→ **What to work on**:
Report every line of the records that contains the word "classical".

── Material supplied

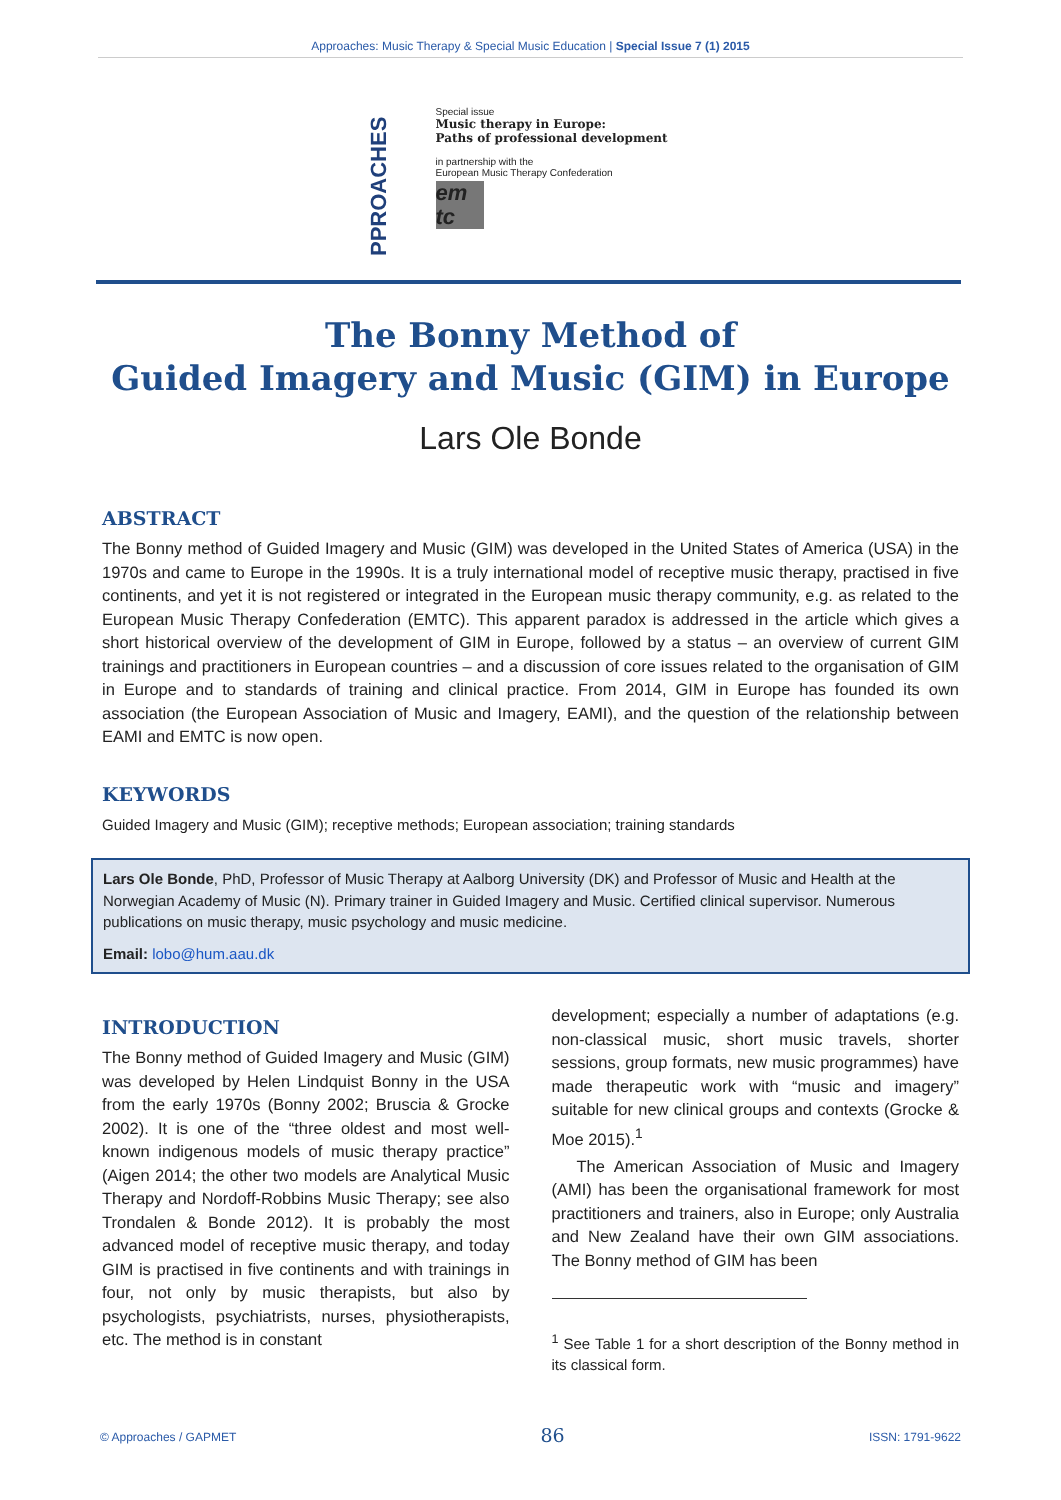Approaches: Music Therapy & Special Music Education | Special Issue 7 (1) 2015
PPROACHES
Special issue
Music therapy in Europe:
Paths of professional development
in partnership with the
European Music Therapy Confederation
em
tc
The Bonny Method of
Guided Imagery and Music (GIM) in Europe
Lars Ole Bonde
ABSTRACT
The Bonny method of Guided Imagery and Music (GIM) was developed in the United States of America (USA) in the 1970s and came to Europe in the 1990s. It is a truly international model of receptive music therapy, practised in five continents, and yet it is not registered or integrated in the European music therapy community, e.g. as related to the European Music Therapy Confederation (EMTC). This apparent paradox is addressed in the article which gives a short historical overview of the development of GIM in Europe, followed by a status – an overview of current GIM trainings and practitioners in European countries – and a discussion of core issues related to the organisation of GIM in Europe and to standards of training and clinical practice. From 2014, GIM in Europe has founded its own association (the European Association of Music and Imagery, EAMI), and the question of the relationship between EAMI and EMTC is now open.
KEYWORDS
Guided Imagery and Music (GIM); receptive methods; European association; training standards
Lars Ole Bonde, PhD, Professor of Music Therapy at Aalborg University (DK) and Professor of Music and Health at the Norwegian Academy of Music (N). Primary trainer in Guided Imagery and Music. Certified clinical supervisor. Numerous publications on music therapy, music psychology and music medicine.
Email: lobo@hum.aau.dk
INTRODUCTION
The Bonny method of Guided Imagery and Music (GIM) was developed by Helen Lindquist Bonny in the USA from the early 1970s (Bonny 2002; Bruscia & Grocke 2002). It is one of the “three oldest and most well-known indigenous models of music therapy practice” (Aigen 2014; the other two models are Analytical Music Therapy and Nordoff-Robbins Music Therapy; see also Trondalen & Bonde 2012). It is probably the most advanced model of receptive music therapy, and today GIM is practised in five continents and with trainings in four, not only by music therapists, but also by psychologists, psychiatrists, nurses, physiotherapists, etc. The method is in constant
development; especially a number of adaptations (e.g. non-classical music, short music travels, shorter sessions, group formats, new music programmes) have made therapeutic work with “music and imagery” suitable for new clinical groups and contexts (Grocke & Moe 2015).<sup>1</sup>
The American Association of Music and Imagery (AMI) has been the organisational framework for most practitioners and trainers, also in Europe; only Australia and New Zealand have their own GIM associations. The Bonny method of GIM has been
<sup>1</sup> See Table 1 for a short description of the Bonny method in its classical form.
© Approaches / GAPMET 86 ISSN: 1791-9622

────
── Material supplied

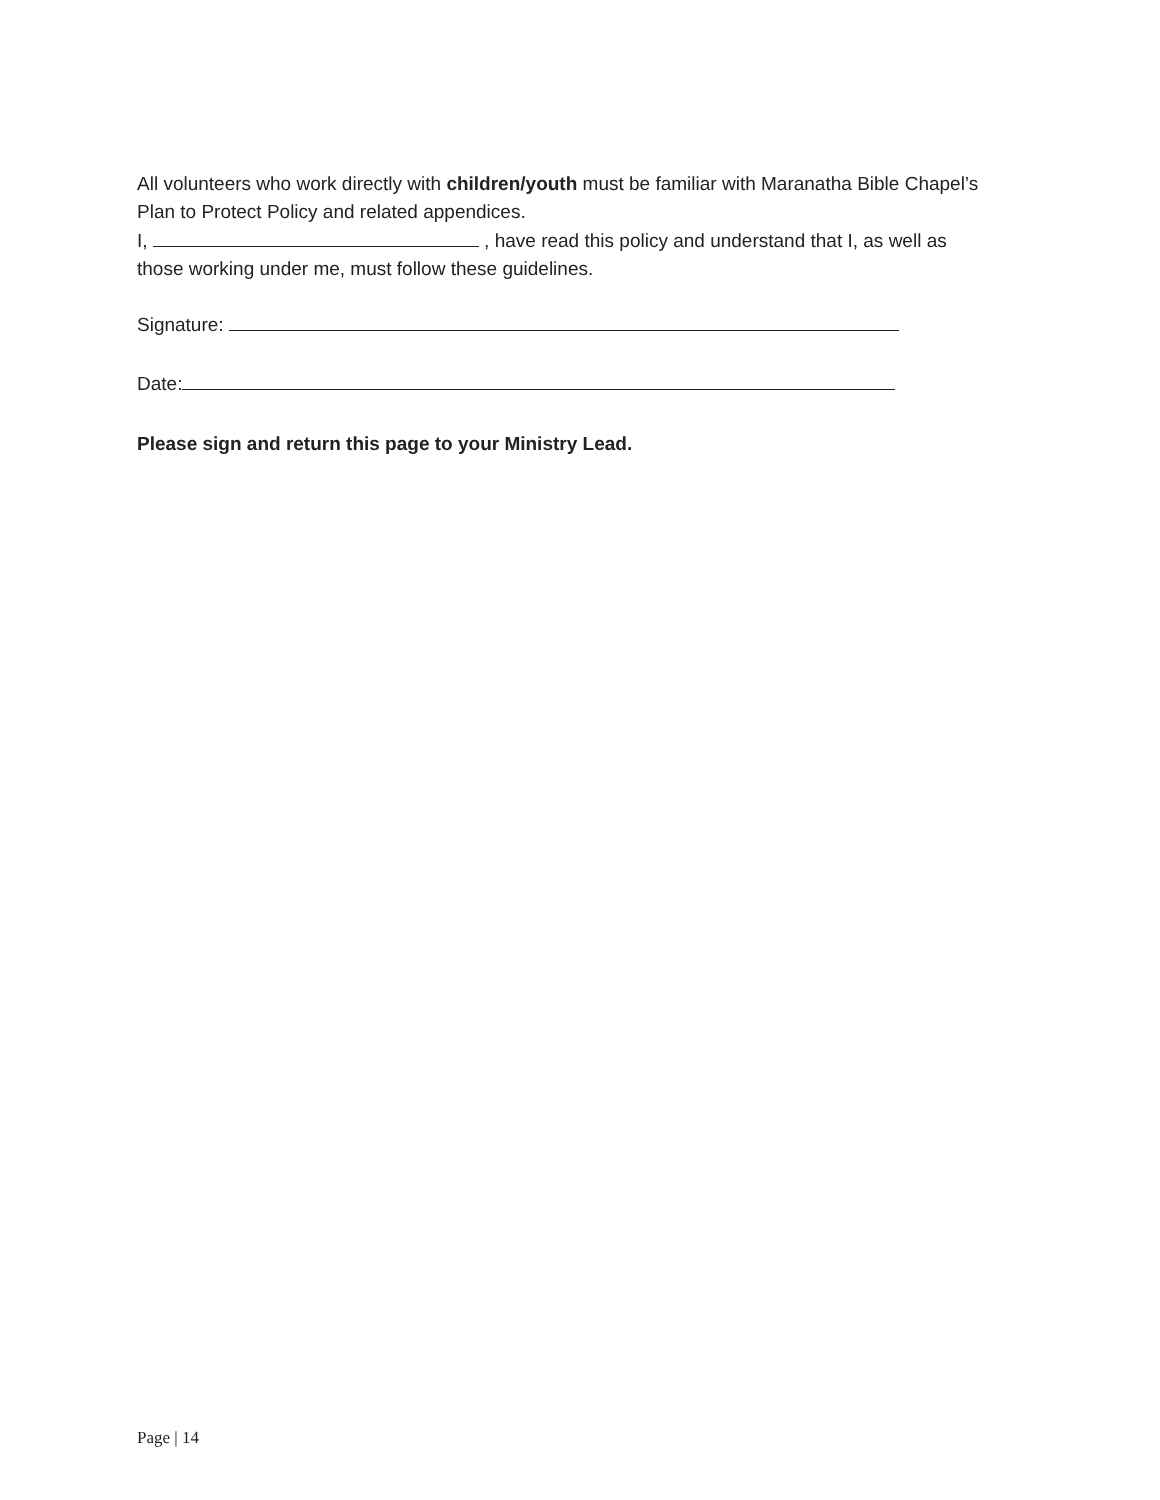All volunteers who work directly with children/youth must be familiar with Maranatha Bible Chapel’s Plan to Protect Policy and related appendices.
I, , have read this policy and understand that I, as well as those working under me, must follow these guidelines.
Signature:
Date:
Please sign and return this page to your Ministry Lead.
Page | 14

────

→ **Solution below**:
development; especially a number of adaptations (e.g. non-classical music, short music travels, shorter sessions, group formats, new music programmes) have made therapeutic work with “music and imagery” suitable for new clinical groups and contexts (Grocke & Moe 2015).<sup>1</sup>
<sup>1</sup> See Table 1 for a short description of the Bonny method in its classical form.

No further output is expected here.